- [Document]
******************************

It’s known as the Festival of Light and is a Jewish Holiday that falls close to Christmas. 

According to the Encyclopedia Brittanica “Hanukkah, (Hebrew: “Dedication”)also spelled Ḥanukka, Chanukah, or Chanukkah, also called Feast of Dedication, Festival of Lights, or Feast of the Maccabees, Jewish festival  that begins on Kislev 25 (in December, according to the Gregorian Calendar) and is celebrated for eight days. Hanukkah reaffirms the ideals of Judaism and commemorates, in particular, the rededication of the second temple of Jerusalem by the lighting of candles on each day of the festival.”

I’m not Jewish- but I am. My ancestry is Jewish but my parents raised me and my brothers as protestant. They feared repercussions to us being raised in the Jewish faith.  They did not want us to experience the prejudice they experienced as children. My true heritage was revealed when I was 12.  (You can read about my story here on page 29)  I was saddened to have been denied my native culture because of fear.

******************************

- [Provided data]
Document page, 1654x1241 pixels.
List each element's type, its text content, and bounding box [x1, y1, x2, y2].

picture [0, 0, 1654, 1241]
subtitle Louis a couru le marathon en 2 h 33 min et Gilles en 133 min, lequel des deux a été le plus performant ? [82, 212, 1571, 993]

******************************

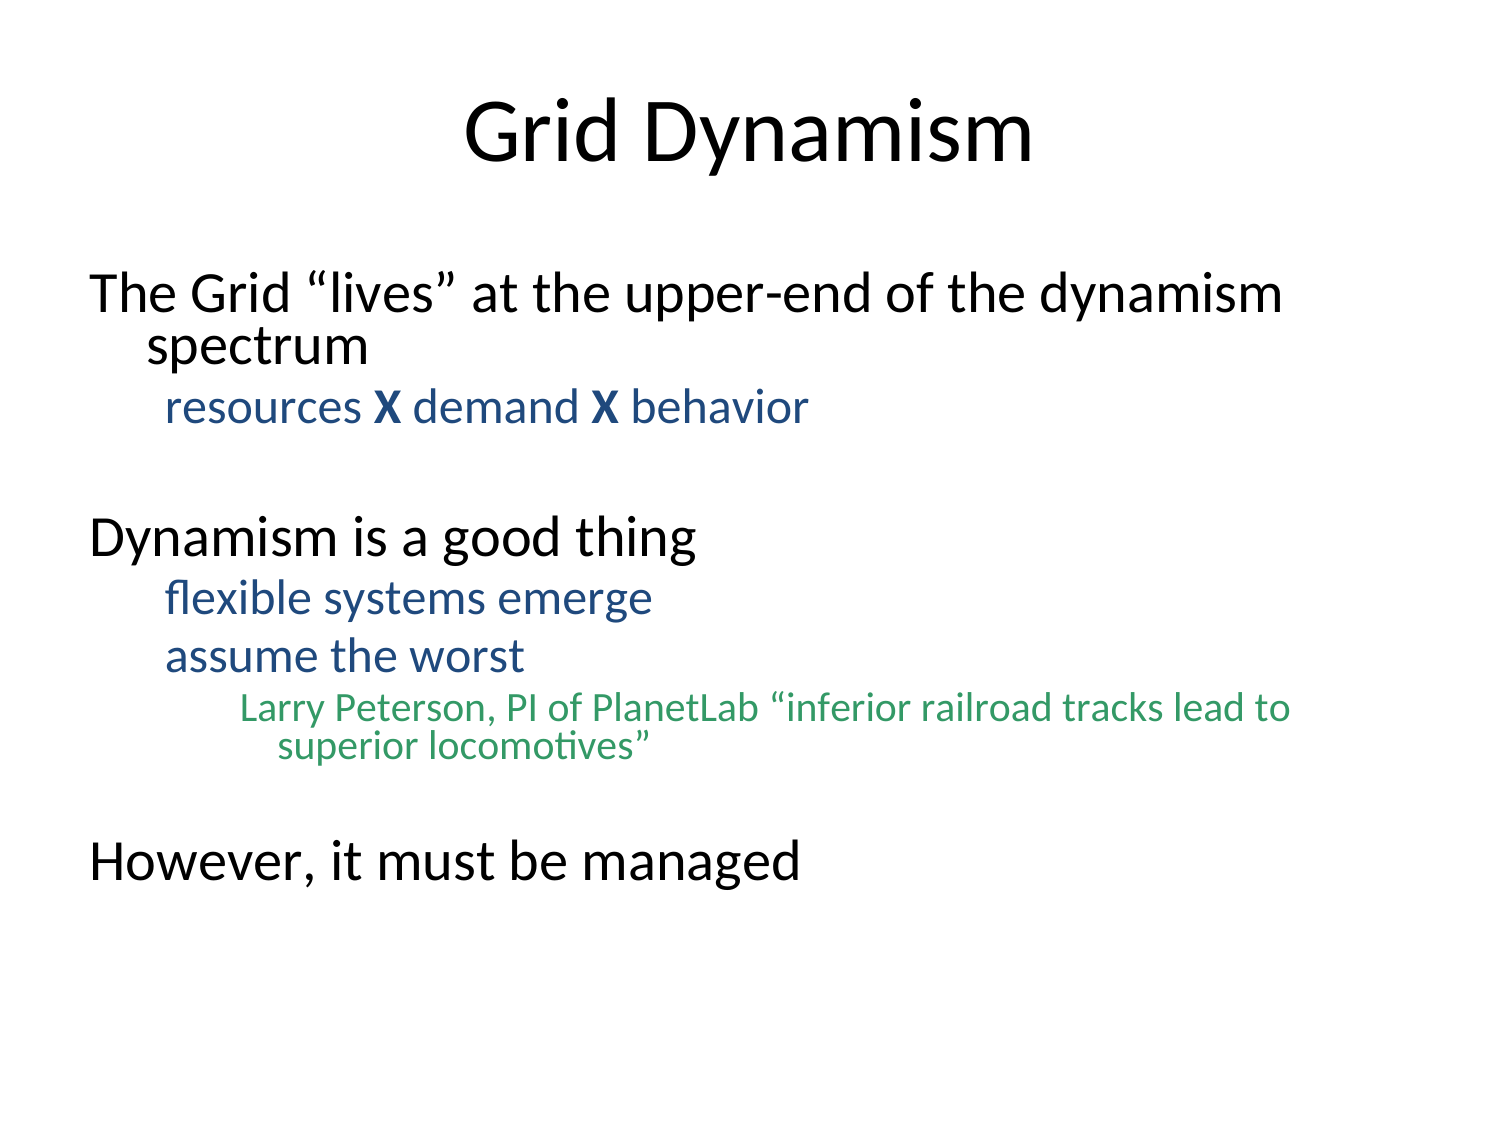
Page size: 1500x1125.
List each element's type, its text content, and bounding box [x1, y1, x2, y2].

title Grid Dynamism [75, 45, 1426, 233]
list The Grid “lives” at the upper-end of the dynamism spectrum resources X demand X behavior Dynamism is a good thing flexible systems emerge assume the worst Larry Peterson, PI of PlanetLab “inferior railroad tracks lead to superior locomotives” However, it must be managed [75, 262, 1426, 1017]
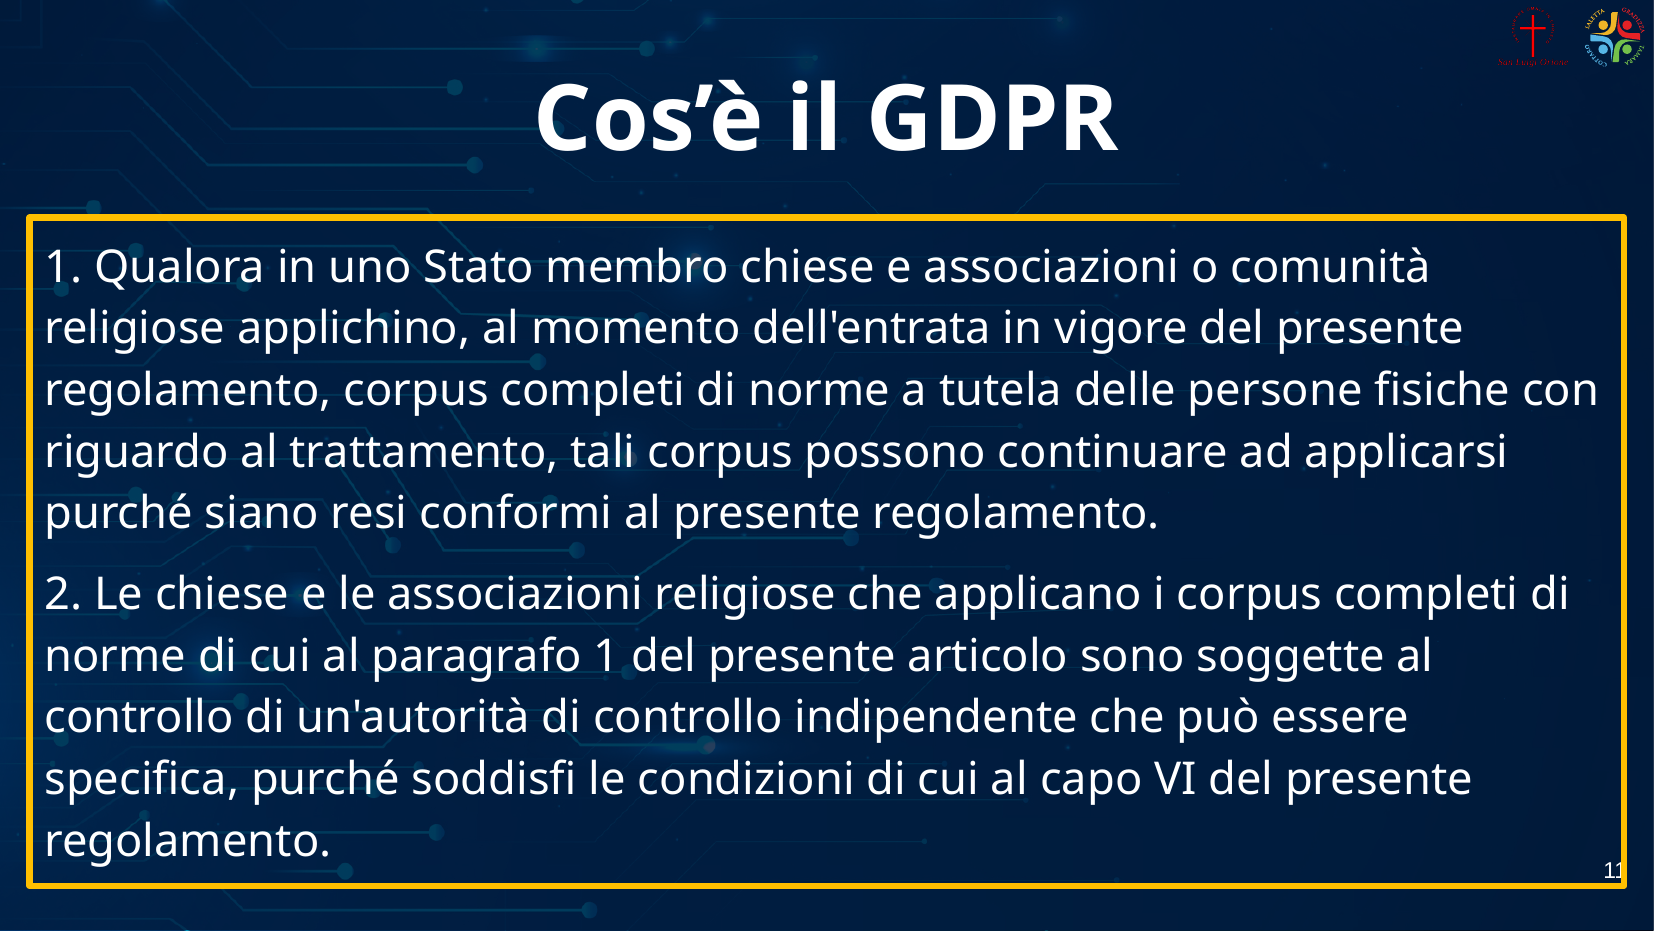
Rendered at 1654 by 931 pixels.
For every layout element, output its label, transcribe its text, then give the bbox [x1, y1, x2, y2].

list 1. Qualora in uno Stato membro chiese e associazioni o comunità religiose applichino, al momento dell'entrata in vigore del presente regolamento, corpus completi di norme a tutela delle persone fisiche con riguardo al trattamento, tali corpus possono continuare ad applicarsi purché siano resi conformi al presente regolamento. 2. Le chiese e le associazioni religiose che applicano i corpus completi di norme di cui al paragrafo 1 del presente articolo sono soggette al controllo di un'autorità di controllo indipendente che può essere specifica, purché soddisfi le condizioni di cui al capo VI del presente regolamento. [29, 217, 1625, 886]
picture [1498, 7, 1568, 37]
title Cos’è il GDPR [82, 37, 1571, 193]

******************************

- [What to work on]
• A. In the Hanukkah text, on what date does the festival begin?
• B. List every other spelling of "Hanukkah" that the Hanukkah text gives.

- [Final results]
• A. Kislev 25, which falls in December on the Gregorian calendar.

• B. Ḥanukka, Chanukah, Chanukkah